A fase introdutória é aquela que dá origem ao processo e pode ser de iniciativa do contribuinte
(prestando declarações) ou da própria AP fiscal.
Em regra, esta fase é de iniciativa do contribuinte, que se dirige à AP e, através de declarações
escritas, inicia o processo. As declarações são efectuadas em impressos, em formulários, previamente
aprovados pelo Governo e produzidos pela Imprensa Nacional.
Quanto à natureza jurídica destas declarações as opiniões dividem-se. Alguns afirmam que são
actos constitutivos. A doutrina maioritária (Soares Martinez e Brás Teixeira) considera-as uma
participação de ciência, pois o contribuinte cumpre uma prestação tributária acessória e leva à AP fiscal
todos os dados para que esta possa determinar o acto final.

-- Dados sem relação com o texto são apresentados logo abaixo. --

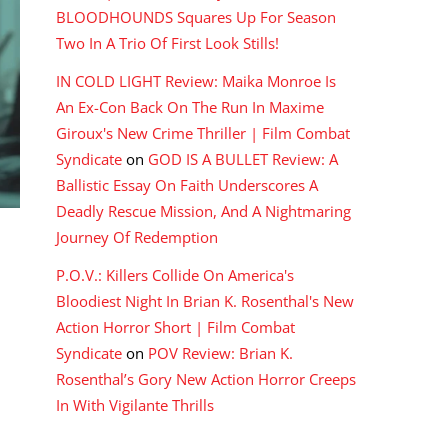
BLOODHOUNDS Squares Up For Season
Two In A Trio Of First Look Stills!
IN COLD LIGHT Review: Maika Monroe Is
An Ex-Con Back On The Run In Maxime
Giroux's New Crime Thriller | Film Combat
Syndicate
on
GOD IS A BULLET Review: A
Ballistic Essay On Faith Underscores A
Deadly Rescue Mission, And A Nightmaring
Journey Of Redemption
P.O.V.: Killers Collide On America's
Bloodiest Night In Brian K. Rosenthal's New
Action Horror Short | Film Combat
Syndicate
on
POV Review: Brian K.
Rosenthal’s Gory New Action Horror Creeps
In With Vigilante Thrills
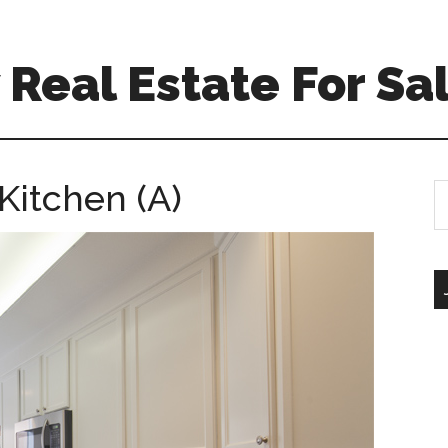
Real Estate For Sa
Kitchen (A)
S
th
si
...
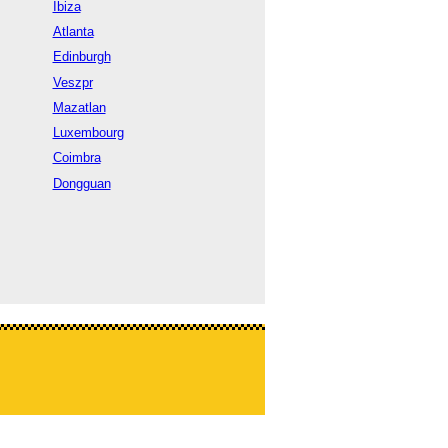
Ibiza
Atlanta
Edinburgh
Veszpr
Mazatlan
Luxembourg
Coimbra
Dongguan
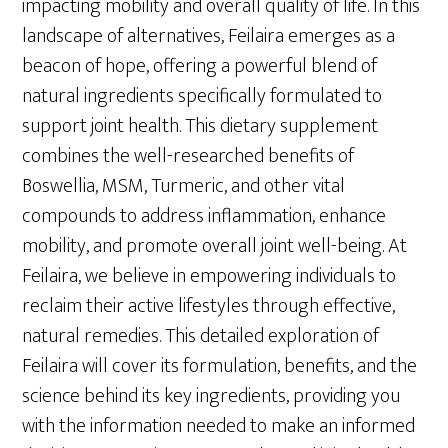
impacting mobility and overall quality of life. In this
landscape of alternatives, Feilaira emerges as a
beacon of hope, offering a powerful blend of
natural ingredients specifically formulated to
support joint health. This dietary supplement
combines the well-researched benefits of
Boswellia, MSM, Turmeric, and other vital
compounds to address inflammation, enhance
mobility, and promote overall joint well-being. At
Feilaira, we believe in empowering individuals to
reclaim their active lifestyles through effective,
natural remedies. This detailed exploration of
Feilaira will cover its formulation, benefits, and the
science behind its key ingredients, providing you
with the information needed to make an informed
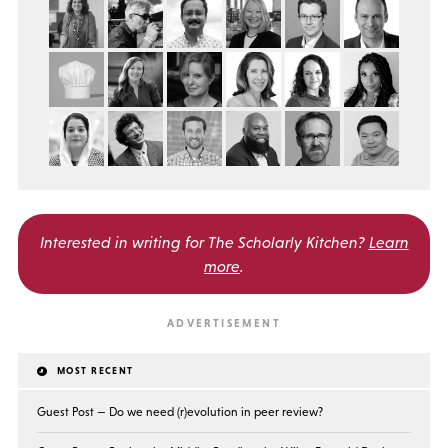
Interested in writing for
The Scholarly Kitchen?
Learn
more
.
MOST RECENT
Guest Post — Do we need (r)evolution in peer review?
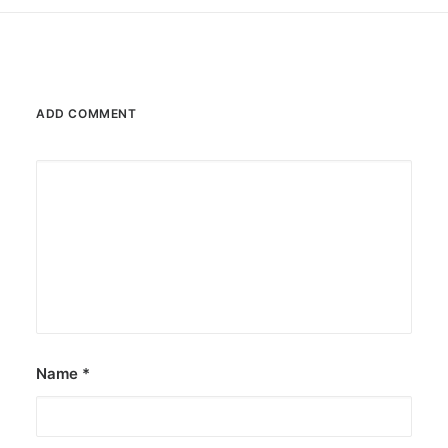
ADD COMMENT
Name
*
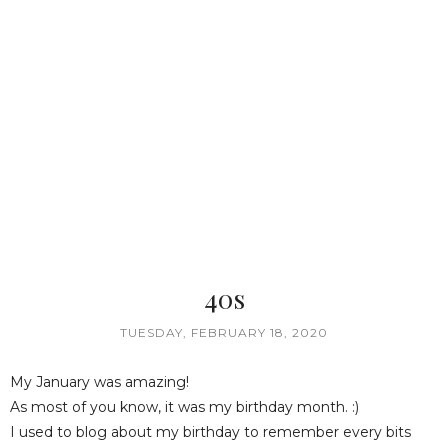
40s
TUESDAY, FEBRUARY 18, 2020
My January was amazing!
As most of you know, it was my birthday month. :)
I used to blog about my birthday to remember every bits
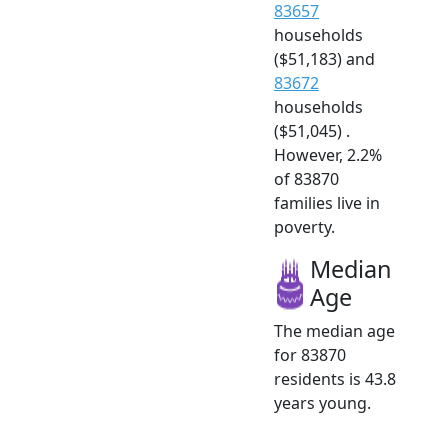
83657
households
($51,183) and
83672
households
($51,045) .
However, 2.2%
of 83870
families live in
poverty.
Median
Age
The median age
for 83870
residents is 43.8
years young.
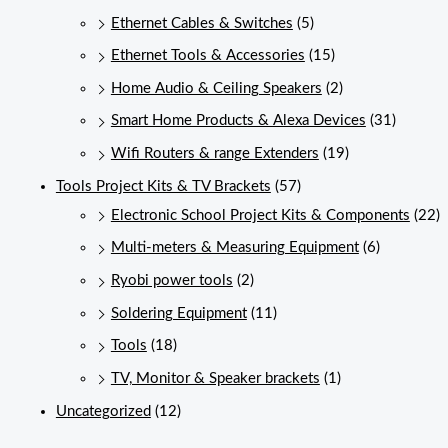
Ethernet Cables & Switches
(5)
Ethernet Tools & Accessories
(15)
Home Audio & Ceiling Speakers
(2)
Smart Home Products & Alexa Devices
(31)
Wifi Routers & range Extenders
(19)
Tools Project Kits & TV Brackets
(57)
Electronic School Project Kits & Components
(22)
Multi-meters & Measuring Equipment
(6)
Ryobi power tools
(2)
Soldering Equipment
(11)
Tools
(18)
TV, Monitor & Speaker brackets
(1)
Uncategorized
(12)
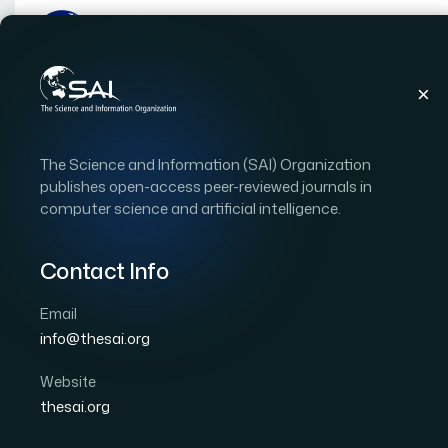
Publications
IJACSA
Vol. 16, Issue 9
Pape
The Science and Information (SAI) Organization
|
|
RESEARCH ARTICLE
OPEN ACCESS
publishes open-access peer-reviewed journals in
computer science and artificial intelligence.
Deep Reinforcement Le
Detection and Autonom
Contact Info
Control for UAV
Email
info@thesai.org
Author 1: Like Zhao
Author 2: Hao Liu
Author 3
Website
International Journal of Advanced Computer Scien
thesai.org
DOI:
https://doi.org/10.14569/IJACSA.2025.0160908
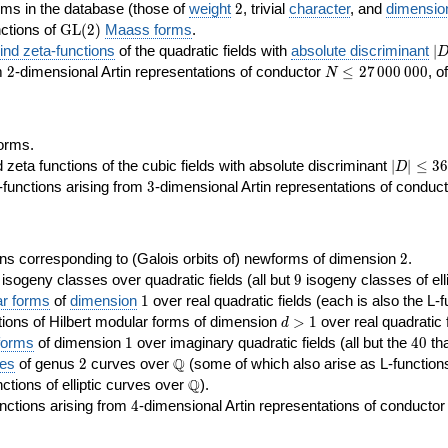
2
rms in the database (those of
weight
2
, trivial
character
, and
dimensio
\GL(2)
ctions of
GL
(
2
)
Maass forms
.
|D
nd zeta-functions
of the quadratic fields with
absolute discriminant
∣
7
2
N\le
om
2
-dimensional Artin representations of conductor
≤
2
7
0
0
0
0
0
0
, o
N
27\,000\,000
orms.
|D|\le
ta functions of the cubic fields with absolute discriminant
∣
∣
≤
3
6
D
368
3
functions arising from
3
-dimensional Artin representations of conduc
2
ns corresponding to (Galois orbits of) newforms of dimension
2
.
9
e isogeny classes over quadratic fields (all but
9
isogeny classes of elli
1
ar forms
of
dimension
1
over real quadratic fields (each is also the L-f
d>1
ions of Hilbert modular forms of dimension
>
1
over real quadratic f
d
1
40
forms
of dimension
1
over imaginary quadratic fields (all but the
4
0
tha
2
\Q
Q
ses
of genus
2
curves over
(some of which also arise as L-functions 
\Q
Q
nctions of elliptic curves over
).
4
nctions arising from
4
-dimensional Artin representations of conducto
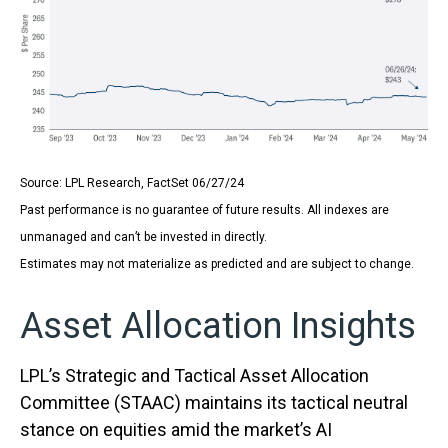
Source: LPL Research, FactSet 06/27/24
Past performance is no guarantee of future results. All indexes are
unmanaged and can’t be invested in directly.
Estimates may not materialize as predicted and are subject to change.
Asset Allocation Insights
LPL’s Strategic and Tactical Asset Allocation
Committee (STAAC) maintains its tactical neutral
stance on equities amid the market’s AI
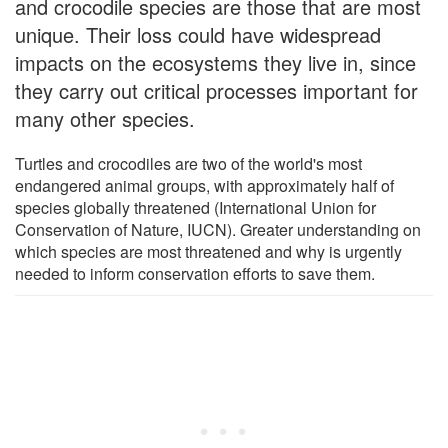
and crocodile species are those that are most
unique. Their loss could have widespread
impacts on the ecosystems they live in, since
they carry out critical processes important for
many other species.
Turtles and crocodiles are two of the world's most
endangered animal groups, with approximately half of
species globally threatened (International Union for
Conservation of Nature, IUCN). Greater understanding on
which species are most threatened and why is urgently
needed to inform conservation efforts to save them.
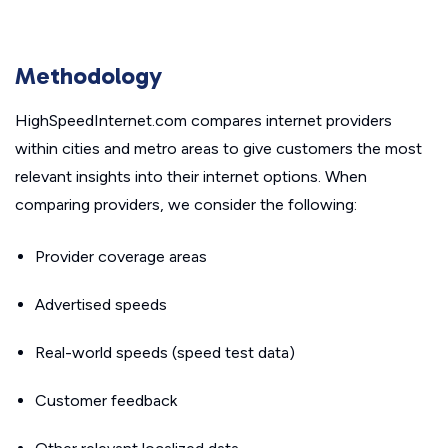
Methodology
HighSpeedInternet.com compares internet providers
within cities and metro areas to give customers the most
relevant insights into their internet options. When
comparing providers, we consider the following:
Provider coverage areas
Advertised speeds
Real-world speeds (speed test data)
Customer feedback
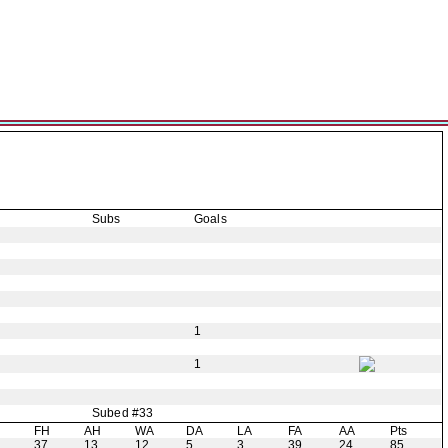
Subs
Goals
1
1
Subed #33
H
FH
AH
WA
DA
LA
FA
AA
Pts
37
13
12
5
3
39
24
85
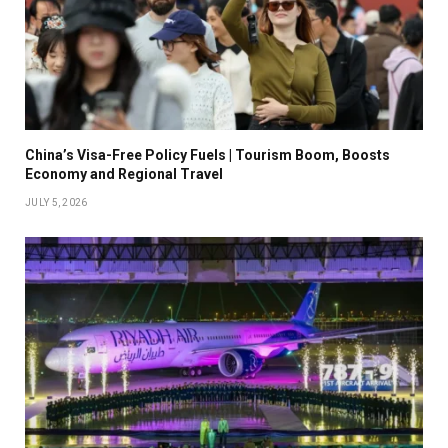
China’s Visa-Free Policy Fuels | Tourism Boom, Boosts
Economy and Regional Travel
JULY 5, 2026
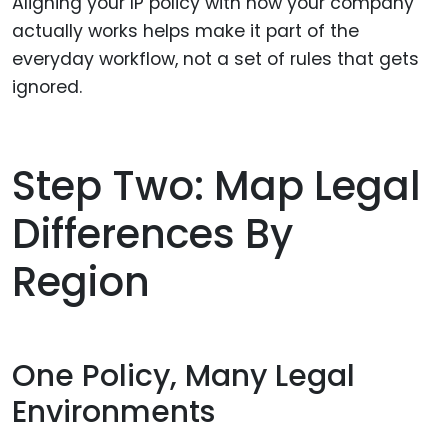
Aligning your IP policy with how your company
actually works helps make it part of the
everyday workflow, not a set of rules that gets
ignored.
Step Two: Map Legal
Differences By
Region
One Policy, Many Legal
Environments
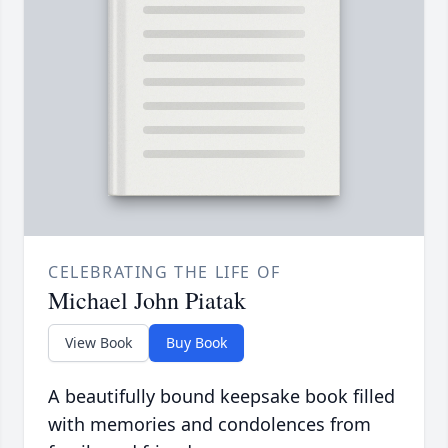
CELEBRATING THE LIFE OF
Michael John Piatak
View Book
Buy Book
A beautifully bound keepsake book filled
with memories and condolences from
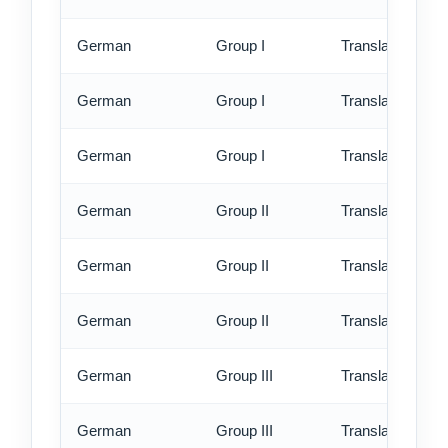
German
Group I
Translation - st
German
Group I
Translation - rus
German
Group I
Translation - ex
German
Group II
Translation - st
German
Group II
Translation - rus
German
Group II
Translation - ex
German
Group III
Translation - st
German
Group III
Translation - rus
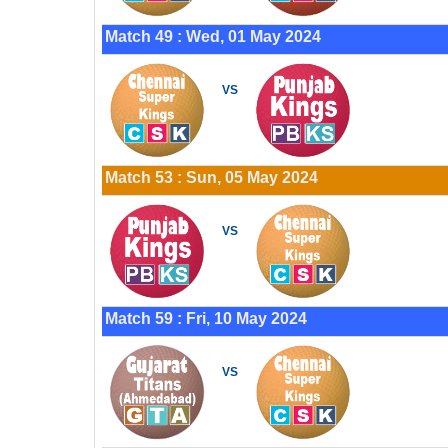
Match 49 : Wed, 01 May 2024
VS
Match 53 : Sun, 05 May 2024
VS
Match 59 : Fri, 10 May 2024
VS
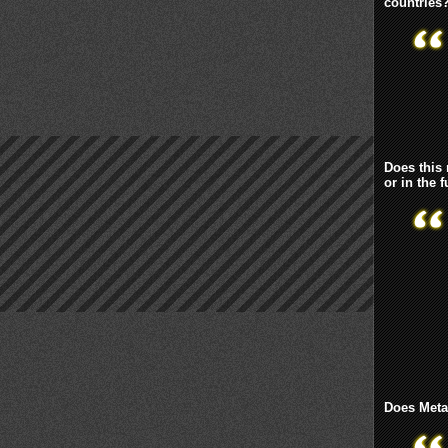
countries
Does this
or in the 
Does Metaf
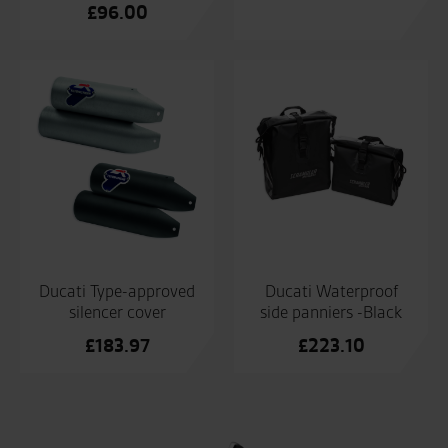
£
96.00
Ducati Type-approved
Ducati Waterproof
silencer cover
side panniers -Black
£
183.97
£
223.10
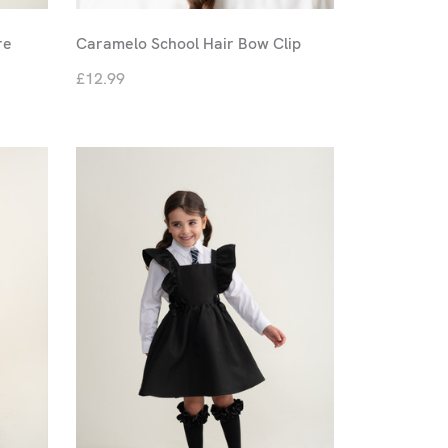
re
Caramelo School Hair Bow Clip
£12.99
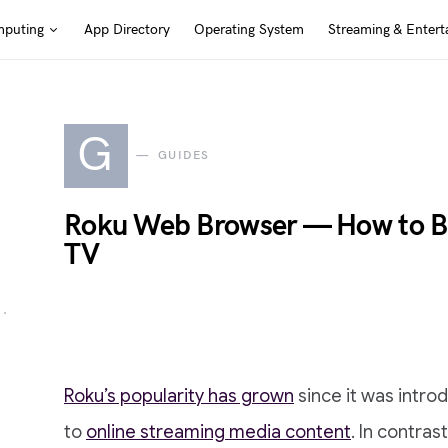
puting
App Directory
Operating System
Streaming & Entert
G
GUIDES
Roku Web Browser — How to Br
TV
Roku’s popularity has grown
since it was intro
to
online streaming media content
. In contras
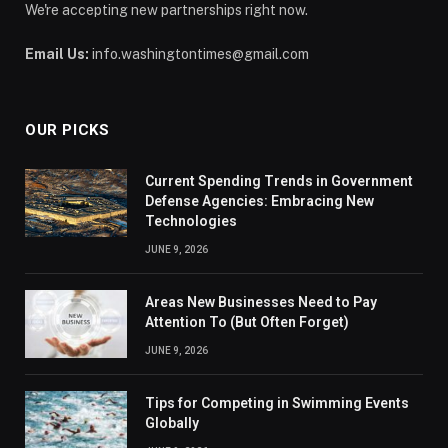
We're accepting new partnerships right now.
Email Us:
info.washingtontimes@gmail.com
OUR PICKS
Current Spending Trends in Government
Defense Agencies: Embracing New
Technologies
JUNE 9, 2026
Areas New Businesses Need to Pay
Attention To (But Often Forget)
JUNE 9, 2026
Tips for Competing in Swimming Events
Globally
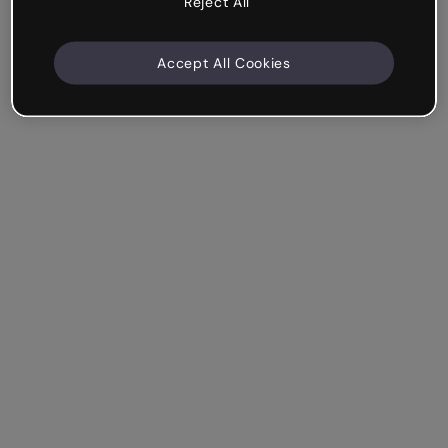
Reject All
Accept All Cookies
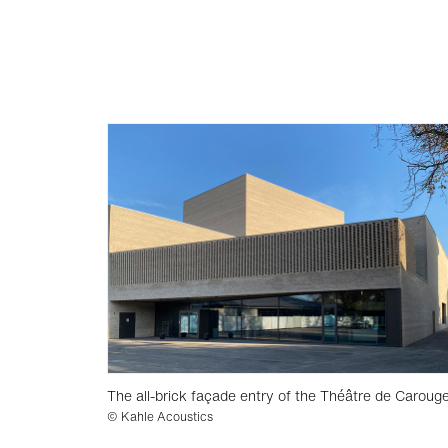
The all-brick façade entry of the Théâtre de Caroug
© Kahle Acoustics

A fase de instrução destina-se a comprovar os dados constantes das declarações prestadas pelos
contribuintes (preenchidas na fase anterior), acrescentando aqueles dados que não constem da mesma
declaração.
Quando os contribuintes preenchem e prestam as declarações iniciam o processo. As declarações
devem ser verdadeiras, reais e corresponder de facto à situação verificada. Todos os elementos devem ser
apresentados e sobretudo fundamentados. Ou seja, se, p.ex., há despesas deve-se apresentar os
documentos correspondentes (exemplo típico dos recibos ou facturas). Além da prova documental,
também pode haver prova testemunhal e prova por arbitramento, podendo esta última ser por exame
(coisas móveis), vistoria (coisas imóveis) ou avaliação (em todos os outros casos).